Joan Parrott-Fonseca, AARP New York State Director, said, "Governor Cuomo’s proposal to eliminate the fingerprinting requirement for Food Stamp applicants will increase access to much-needed nutritional assistance for older New Yorkers. Removing this barrier will greatly reduce stigma, break down barriers to enrollment, and allow more eligible people to obtain the assistance they need."
Anne Erickson, President and CEO of Empire Justice Center, a statewide legal services and advocacy organization, said "We are extremely proud to stand with and applaud Governor Cuomo as he strikes down this insidious barrier to desperately needed assistance. Our December 2011 report, ‘Time to Leave Finger Prints Behind,’ found that finger imaging affirmatively prevents eligible households -- including the elderly, persons with disabilities and families with children -- from accessing federally funded food stamp benefits. Every one of the improperly denied households in our report had to wait months before they got the help they needed. We are so pleased that Governor Cuomo has put a stop to this wasteful policy that only served to keep the most vulnerable among us hungry."

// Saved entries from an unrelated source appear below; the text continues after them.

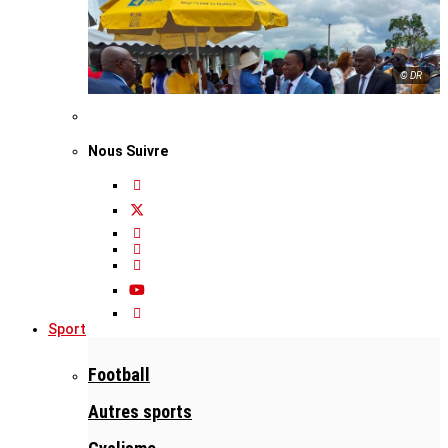
© DR
Nous Suivre
Sport
Football
Autres sports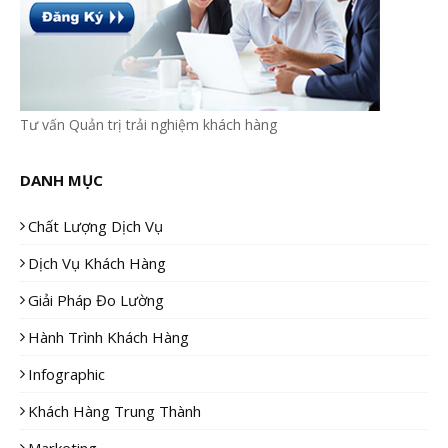
Tư vấn Quản trị trải nghiệm khách hàng
DANH MỤC
Chất Lượng Dịch Vụ
Dịch Vụ Khách Hàng
Giải Pháp Đo Lường
Hành Trình Khách Hàng
Infographic
Khách Hàng Trung Thành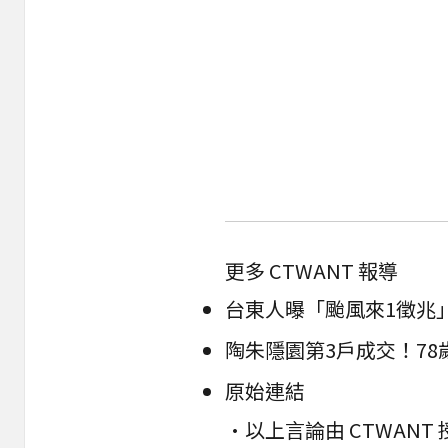
更多 CTWANT 報導
台東人曝「颱風來1徵兆
陶朱隱園第3戶成交！78歲
原始連結
•以上言論由 CTWAN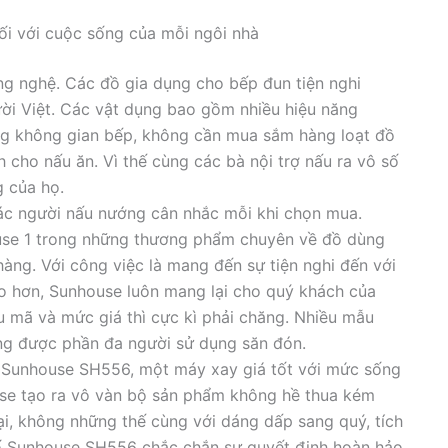
i với cuộc sống của mỗi ngôi nhà
công nghệ. Các đồ gia dụng cho bếp đun tiện nghi
ười Việt. Các vật dụng bao gồm nhiều hiệu năng
ng không gian bếp, không cần mua sắm hàng loạt đồ
h cho nấu ăn. Vì thế cùng các bà nội trợ nấu ra vô số
 của họ.
ác người nấu nướng cân nhắc mỗi khi chọn mua.
ouse 1 trong những thương phẩm chuyên về đồ dùng
hàng. Với công việc là mang đến sự tiện nghi đến với
o hơn, Sunhouse luôn mang lại cho quý khách của
u mã và mức giá thì cực kì phải chăng. Nhiều mẫu
ũng được phần đa người sử dụng săn đón.
tố Sunhouse SH556, một máy xay giá tốt với mức sống
use tạo ra vô vàn bộ sản phẩm không hề thua kém
ại, không những thế cùng với dáng dấp sang quý, tích
ố Sunhouse SH556 chắc chắn sự quyết định hoàn hảo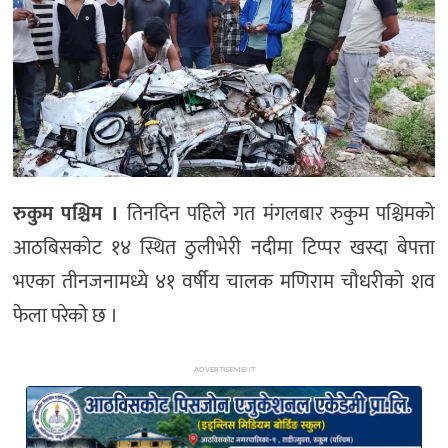
अन्य
रुकुम पश्चिम ।
तिनदिन पहिले गत मंगलबार रुकुम पश्चिमको
आठबिसकोट १४ स्थित ठुलीभेरी नदीमा टिप्पर खस्दा बेपत्ता
भएका तीनजनामध्ये ४१ वर्षीय चालक मणिराम चौधरीको शव
फेला परेको छ ।
ADVERTISEMENT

Linda Phelan Bopp, Executive Director, Hunger Solutions New York, said, "Thanks to Governor Cuomo’s leadership, a significant barrier to the Food Stamp Program is eliminated today. This policy change will ensure that the neediest New Yorkers will no longer be made to feel like criminals because they are hungry. We applaud Governor Cuomo for enabling thousands more people to put food on their table."

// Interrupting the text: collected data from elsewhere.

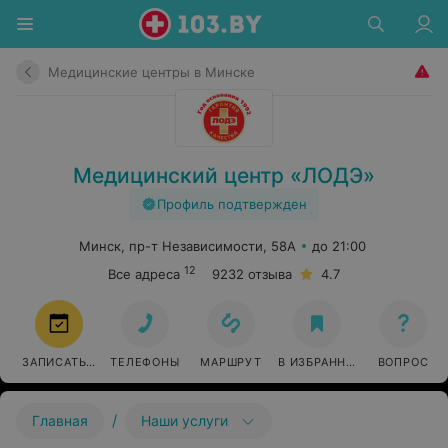
Медицинские центры в Минске
Медицинский центр «ЛОДЭ»
Профиль подтвержден
Минск, пр-т Независимости, 58А
до 21:00
12
Все адреса
9232 отзыва
4.7
ЗАПИСАТЬСЯ
ТЕЛЕФОНЫ
МАРШРУТ
В ИЗБРАННОЕ
ВОПРОС
/
Главная
Наши услуги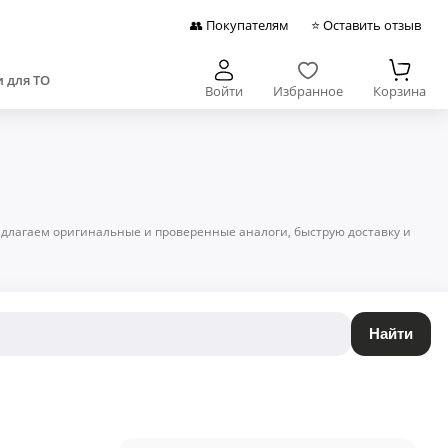
👥 Покупателям
⭐ Оставить отзыв
 для ТО
Войти
Избранное
Корзина
редлагаем оригинальные и проверенные аналоги, быструю доставку и
Найти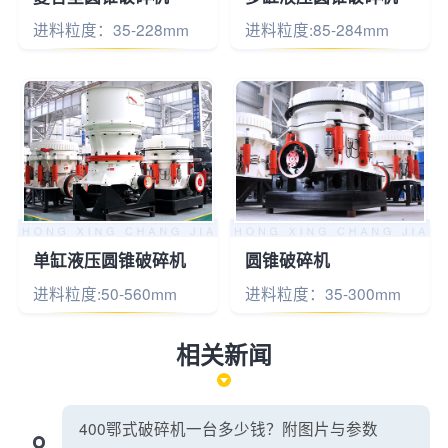
进料粒度：35-228mm
进料粒度:85-284mm
单缸液压圆锥破碎机
圆锥破碎机
进料粒度:50-560mm
进料粒度：35-300mm
相关新闻
400鄂式破碎机一台多少钱？附图片与参数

Joel Berg, Executive Director, New York City Coalition Against Hunger, said, "Finger imaging keeps food away from hungry families, loses federal funds, and fails to reduce fraud. We thank the Governor for his leadership and courage in ending it."
John Evers, Executive Director of the Food Bank Association of New York State, said, "Today Governor Cuomo is sending a strong message about our moral obligation to prevent hunger. People who need food stamps have committed no crime and treating them like criminals only means we are needlessly failing to help the hungry. We applaud Governor Cuomo for eliminating the practice of finger imaging and ending this longstanding impediment for food stamp recipients."
William Rapfogel, Executive Director & CEO, Met Council on Jewish Poverty, said, "Governor Cuomo’s actions today will help the neediest New York families and children who depend on food stamps. Thanks to the Governor, food stamp recipients will have easier access to the benefits they need and deserve to achieve food and nutritional security. We salute the Governor for helping us to ensure that needy New Yorkers will benefit from this important program."
The Council of New York Episcopal Bishops said in a statement, "We applaud Governor Cuomo's decision to end the requirement of fingerprinting for assistance through New York's food stamp program. No one in our state deserves to go hungry and no one eligible for this assistance deserves to be treated like a criminal. Rather than stigmatizing those in need, we should be making programs like food assistance more accessible to those who are in need. Concerns about fraud and abuse can be addressed in ways that do not stigmatize those who are seeking help. Many of our churches are involved in feeding hungry New Yorkers, so we know well how the need in increasing. We also know, as people of faith, that everyone, especially those who are poor, deserve to be treated with dignity."
Ronald Soloway, Managing Director of Government and External Relations of UJA-Federation of New York, said, "UJA-Federation of New York strongly agrees that fingerprinting should not be a pre-requisite to receipt of food stamp benefits. We believe that hungry children, hungry seniors and hungry disabled New Yorkers will benefit from this new policy."